[Start of section]

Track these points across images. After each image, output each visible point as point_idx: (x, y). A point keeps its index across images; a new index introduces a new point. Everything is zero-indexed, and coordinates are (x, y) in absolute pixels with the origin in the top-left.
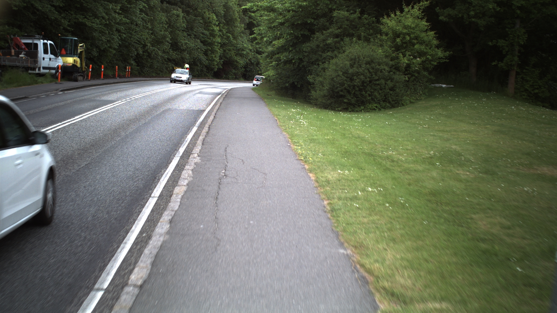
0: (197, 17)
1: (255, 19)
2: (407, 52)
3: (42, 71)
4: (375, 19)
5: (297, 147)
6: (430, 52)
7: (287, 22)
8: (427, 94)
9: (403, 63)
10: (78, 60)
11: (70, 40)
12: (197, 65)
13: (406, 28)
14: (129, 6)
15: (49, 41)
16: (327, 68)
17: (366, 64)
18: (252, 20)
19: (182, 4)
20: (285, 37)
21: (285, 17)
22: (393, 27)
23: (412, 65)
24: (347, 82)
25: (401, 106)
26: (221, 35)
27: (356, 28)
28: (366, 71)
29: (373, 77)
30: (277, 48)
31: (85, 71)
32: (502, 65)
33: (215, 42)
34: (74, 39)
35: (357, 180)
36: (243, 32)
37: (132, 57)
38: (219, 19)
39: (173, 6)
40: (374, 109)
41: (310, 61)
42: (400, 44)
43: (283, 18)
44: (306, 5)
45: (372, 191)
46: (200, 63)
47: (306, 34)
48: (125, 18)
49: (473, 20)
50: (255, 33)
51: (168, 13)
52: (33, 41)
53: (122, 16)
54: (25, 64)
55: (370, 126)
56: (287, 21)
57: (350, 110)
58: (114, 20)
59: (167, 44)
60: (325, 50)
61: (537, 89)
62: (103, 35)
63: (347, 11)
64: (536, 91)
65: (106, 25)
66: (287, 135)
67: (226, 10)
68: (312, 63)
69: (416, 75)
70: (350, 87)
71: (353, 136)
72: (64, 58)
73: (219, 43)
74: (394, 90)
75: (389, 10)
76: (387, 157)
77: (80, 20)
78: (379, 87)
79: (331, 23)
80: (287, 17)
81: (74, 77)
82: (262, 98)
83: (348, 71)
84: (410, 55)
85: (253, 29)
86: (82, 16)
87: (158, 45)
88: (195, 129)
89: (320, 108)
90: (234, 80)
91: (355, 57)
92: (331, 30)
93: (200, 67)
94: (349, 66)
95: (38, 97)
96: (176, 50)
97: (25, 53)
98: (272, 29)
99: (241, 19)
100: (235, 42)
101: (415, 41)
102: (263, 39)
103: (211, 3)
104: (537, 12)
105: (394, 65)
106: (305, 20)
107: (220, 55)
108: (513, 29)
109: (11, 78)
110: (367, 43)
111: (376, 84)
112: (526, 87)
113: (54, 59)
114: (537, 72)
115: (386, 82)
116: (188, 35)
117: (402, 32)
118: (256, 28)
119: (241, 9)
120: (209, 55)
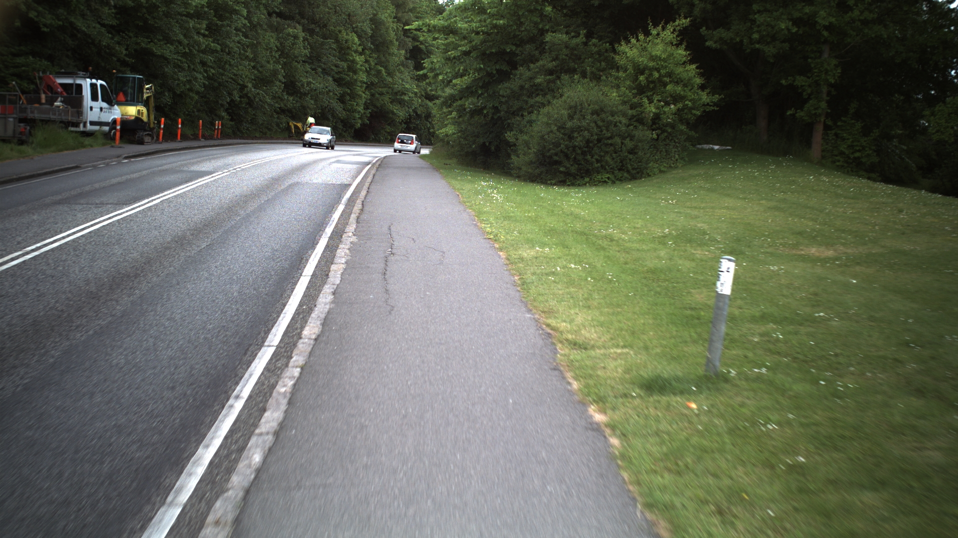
0: (326, 39)
1: (424, 43)
2: (655, 96)
3: (89, 127)
4: (610, 45)
5: (486, 226)
6: (691, 96)
7: (474, 50)
8: (687, 159)
9: (649, 113)
10: (144, 109)
11: (131, 79)
12: (328, 119)
13: (653, 60)
14: (220, 23)
15: (99, 81)
16: (535, 121)
17: (592, 114)
19: (303, 18)
20: (471, 74)
21: (471, 42)
22: (634, 59)
23: (662, 116)
24: (564, 141)
25: (645, 177)
26: (366, 69)
27: (580, 59)
28: (593, 125)
29: (603, 133)
30: (459, 91)
31: (154, 128)
32: (803, 115)
33: (356, 80)
34: (138, 78)
35: (559, 258)
36: (403, 65)
37: (222, 105)
38: (362, 42)
39: (288, 22)
40: (605, 182)
41: (510, 111)
42: (644, 84)
43: (468, 45)
44: (504, 24)
45: (575, 268)
46: (333, 116)
47: (505, 70)
48: (215, 43)
49: (757, 46)
50: (424, 68)
51: (280, 33)
52: (74, 81)
53: (210, 39)
54: (64, 118)
55: (592, 202)
56: (474, 48)
57: (569, 183)
58: (197, 45)
59: (278, 83)
60: (533, 93)
61: (859, 151)
62: (180, 71)
63: (567, 33)
64: (857, 154)
65: (184, 55)
66: (473, 212)
67: (375, 27)
68: (513, 114)
69: (670, 130)
70: (568, 149)
71: (564, 213)
72: (123, 108)
73: (364, 83)
74: (636, 153)
75: (628, 33)
76: (606, 236)
77: (143, 45)
78: (612, 148)
79: (542, 52)
80: (474, 43)
81: (138, 137)
82: (437, 169)
83: (566, 125)
84: (659, 101)
85: (422, 62)
86: (146, 40)
87: (264, 86)
88: (341, 208)
89: (525, 180)
90: (389, 144)
91: (577, 103)
92: (541, 63)
93: (333, 121)
94: (566, 117)
95: (95, 167)
96: (292, 94)
97: (62, 99)
98: (452, 61)
99: (400, 42)
100: (390, 80)
101: (667, 79)
102: (438, 77)
103: (349, 15)
104: (855, 33)
105: (635, 116)
106: (502, 47)
107: (366, 102)
108: (819, 60)
109: (45, 139)
110: (595, 83)
111: (608, 145)
112: (842, 149)
113: (107, 108)
114: (859, 125)
115: (623, 141)
116: (311, 68)
117: (647, 66)
118: (426, 60)
119: (400, 26)
120: (346, 102)
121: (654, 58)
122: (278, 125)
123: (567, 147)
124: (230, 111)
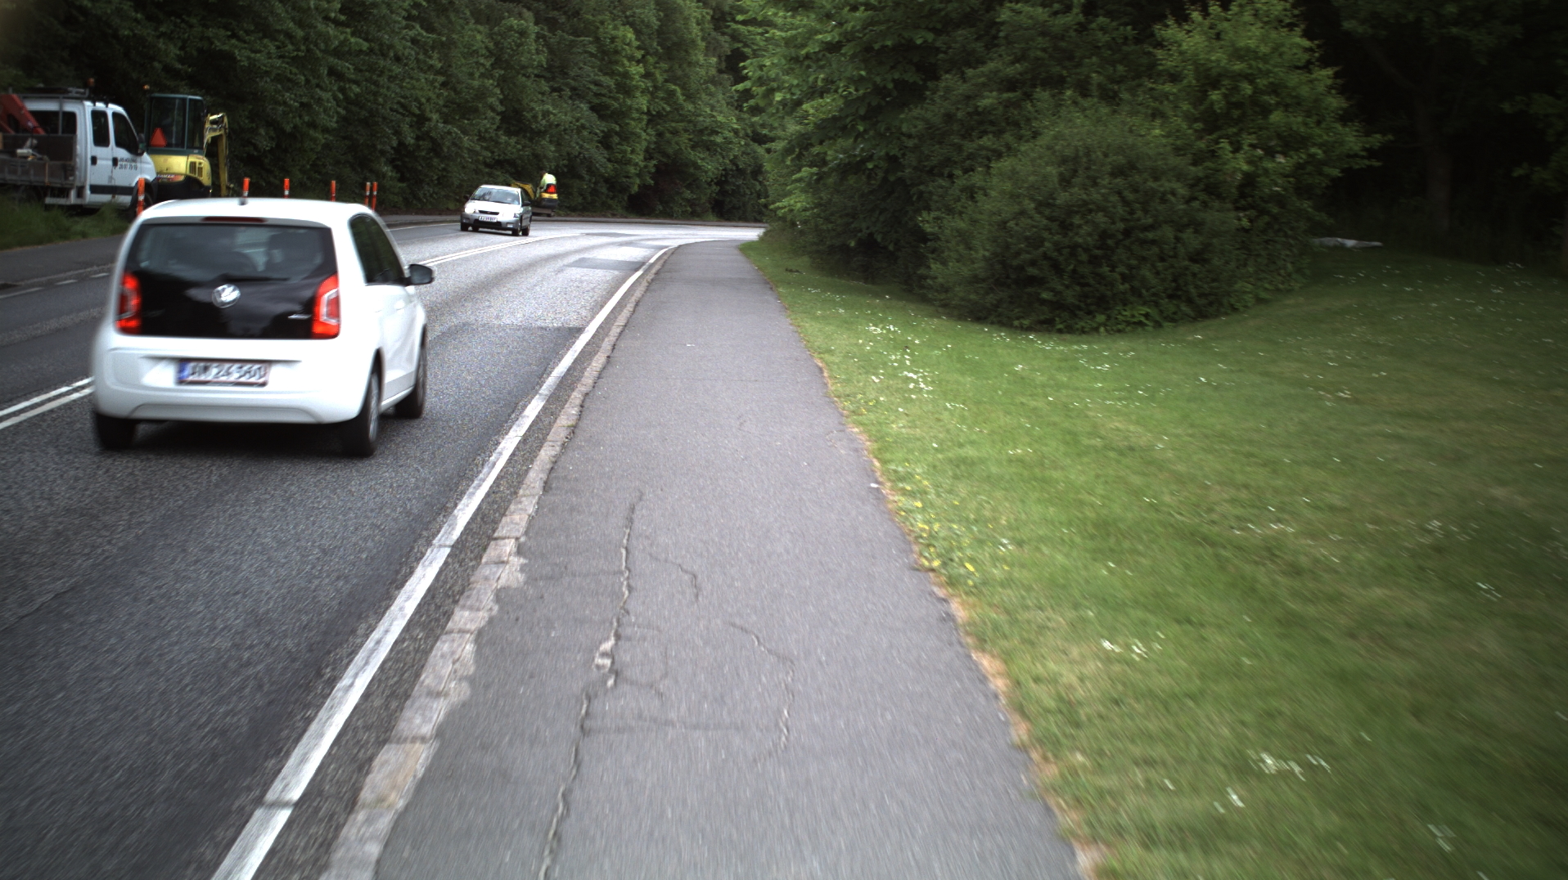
0: (579, 36)
1: (749, 42)
2: (1243, 136)
3: (89, 197)
4: (1134, 29)
5: (910, 503)
6: (1320, 136)
7: (849, 41)
8: (1308, 272)
9: (1234, 172)
10: (204, 162)
11: (177, 101)
12: (581, 178)
13: (1241, 58)
15: (110, 106)
16: (982, 188)
17: (1113, 175)
18: (740, 45)
20: (840, 91)
21: (841, 24)
22: (1197, 55)
23: (1262, 178)
24: (1051, 233)
25: (1226, 314)
26: (647, 88)
27: (1071, 58)
28: (1114, 198)
29: (1135, 216)
30: (814, 126)
32: (1545, 177)
33: (630, 108)
34: (190, 100)
35: (1194, 697)
36: (713, 81)
37: (383, 153)
38: (643, 42)
39: (510, 6)
40: (1140, 324)
41: (925, 166)
42: (1220, 108)
43: (837, 30)
45: (1282, 776)
46: (589, 171)
47: (911, 81)
48: (358, 36)
49: (1454, 30)
50: (746, 78)
51: (495, 26)
52: (61, 106)
53: (348, 30)
54: (33, 178)
56: (849, 37)
57: (1061, 326)
58: (323, 41)
59: (490, 114)
60: (973, 129)
62: (288, 90)
65: (297, 59)
66: (863, 437)
67: (666, 15)
68: (931, 172)
69: (1275, 210)
70: (1060, 251)
71: (1107, 444)
72: (161, 159)
73: (644, 113)
74: (1205, 261)
76: (1272, 552)
77: (218, 44)
78: (1155, 249)
79: (992, 43)
80: (849, 26)
83: (1054, 199)
84: (1253, 146)
85: (742, 64)
86: (222, 32)
87: (465, 118)
89: (961, 318)
90: (689, 220)
91: (1077, 150)
92: (990, 66)
93: (590, 181)
94: (1056, 180)
96: (516, 134)
97: (35, 142)
98: (801, 63)
99: (709, 43)
100: (690, 107)
101: (1271, 100)
102: (773, 95)
105: (1203, 180)
106: (906, 36)
107: (648, 147)
110: (1109, 107)
111: (1146, 242)
113: (127, 160)
115: (1180, 235)
116: (551, 88)
117: (1226, 70)
118: (749, 61)
119: (707, 13)
120: (614, 146)
121: (1242, 53)
123: (1058, 248)
124: (398, 163)
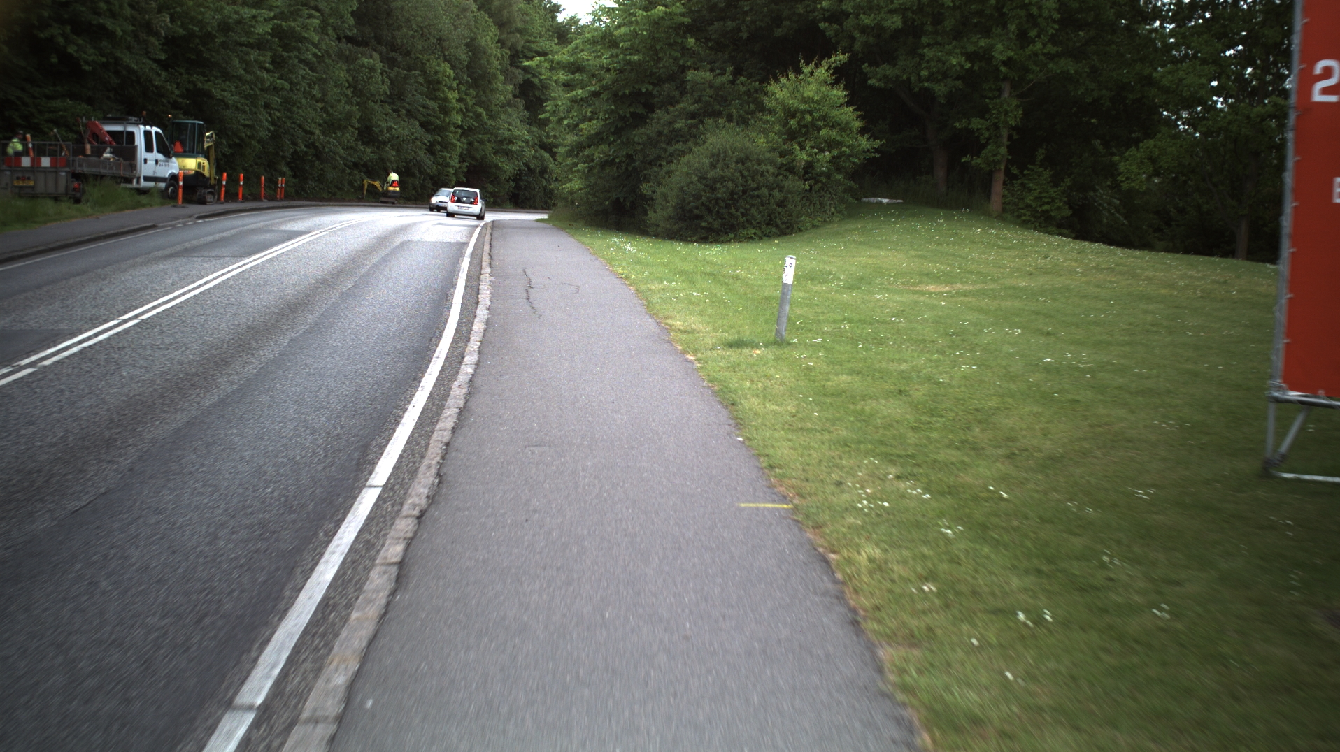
0: (411, 71)
2: (807, 142)
3: (143, 184)
4: (758, 84)
5: (618, 269)
6: (848, 142)
7: (605, 90)
8: (845, 213)
9: (799, 160)
10: (205, 162)
11: (190, 125)
12: (413, 175)
13: (805, 101)
14: (285, 54)
15: (153, 128)
16: (673, 171)
17: (737, 162)
18: (529, 76)
19: (379, 43)
20: (600, 118)
21: (601, 81)
22: (784, 100)
23: (815, 164)
24: (705, 193)
25: (796, 233)
26: (461, 109)
27: (726, 100)
28: (737, 174)
29: (748, 183)
30: (587, 138)
31: (216, 185)
32: (980, 162)
33: (448, 124)
34: (198, 124)
35: (684, 289)
36: (509, 104)
37: (283, 157)
38: (457, 75)
39: (361, 49)
40: (751, 238)
41: (647, 160)
42: (796, 128)
43: (598, 84)
44: (639, 60)
46: (421, 172)
47: (640, 112)
48: (282, 79)
49: (926, 84)
50: (544, 111)
51: (352, 64)
52: (125, 128)
53: (276, 75)
54: (115, 172)
56: (605, 88)
58: (260, 83)
59: (351, 129)
60: (672, 139)
61: (1048, 203)
63: (712, 70)
64: (1046, 207)
65: (247, 95)
67: (473, 54)
68: (650, 163)
69: (824, 180)
70: (710, 202)
72: (181, 160)
73: (459, 127)
74: (785, 206)
75: (779, 72)
76: (732, 276)
77: (200, 85)
78: (759, 200)
79: (683, 92)
80: (604, 83)
81: (200, 196)
82: (562, 228)
83: (707, 175)
84: (812, 147)
86: (202, 78)
87: (333, 133)
88: (467, 260)
89: (663, 238)
91: (719, 150)
92: (681, 105)
94: (708, 166)
96: (368, 144)
97: (112, 150)
98: (578, 103)
99: (506, 74)
100: (492, 123)
101: (821, 123)
102: (562, 121)
103: (440, 39)
104: (1038, 69)
105: (785, 165)
106: (637, 87)
107: (461, 153)
108: (998, 101)
109: (102, 196)
110: (742, 127)
111: (754, 196)
112: (1028, 201)
113: (163, 161)
114: (1047, 174)
115: (771, 192)
116: (393, 110)
117: (798, 109)
118: (547, 102)
119: (506, 53)
120: (436, 152)
121: (806, 99)
122: (350, 183)
123: (709, 199)
124: (293, 165)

[End of section]

From the material above, retype precisely the lines between the line holding "50: (255, 33)" and the line holding "119: (241, 9)", inclusive, and nothing beyond them.

50: (255, 33)
51: (168, 13)
52: (33, 41)
53: (122, 16)
54: (25, 64)
55: (370, 126)
56: (287, 21)
57: (350, 110)
58: (114, 20)
59: (167, 44)
60: (325, 50)
61: (537, 89)
62: (103, 35)
63: (347, 11)
64: (536, 91)
65: (106, 25)
66: (287, 135)
67: (226, 10)
68: (312, 63)
69: (416, 75)
70: (350, 87)
71: (353, 136)
72: (64, 58)
73: (219, 43)
74: (394, 90)
75: (389, 10)
76: (387, 157)
77: (80, 20)
78: (379, 87)
79: (331, 23)
80: (287, 17)
81: (74, 77)
82: (262, 98)
83: (348, 71)
84: (410, 55)
85: (253, 29)
86: (82, 16)
87: (158, 45)
88: (195, 129)
89: (320, 108)
90: (234, 80)
91: (355, 57)
92: (331, 30)
93: (200, 67)
94: (349, 66)
95: (38, 97)
96: (176, 50)
97: (25, 53)
98: (272, 29)
99: (241, 19)
100: (235, 42)
101: (415, 41)
102: (263, 39)
103: (211, 3)
104: (537, 12)
105: (394, 65)
106: (305, 20)
107: (220, 55)
108: (513, 29)
109: (11, 78)
110: (367, 43)
111: (376, 84)
112: (526, 87)
113: (54, 59)
114: (537, 72)
115: (386, 82)
116: (188, 35)
117: (402, 32)
118: (256, 28)
119: (241, 9)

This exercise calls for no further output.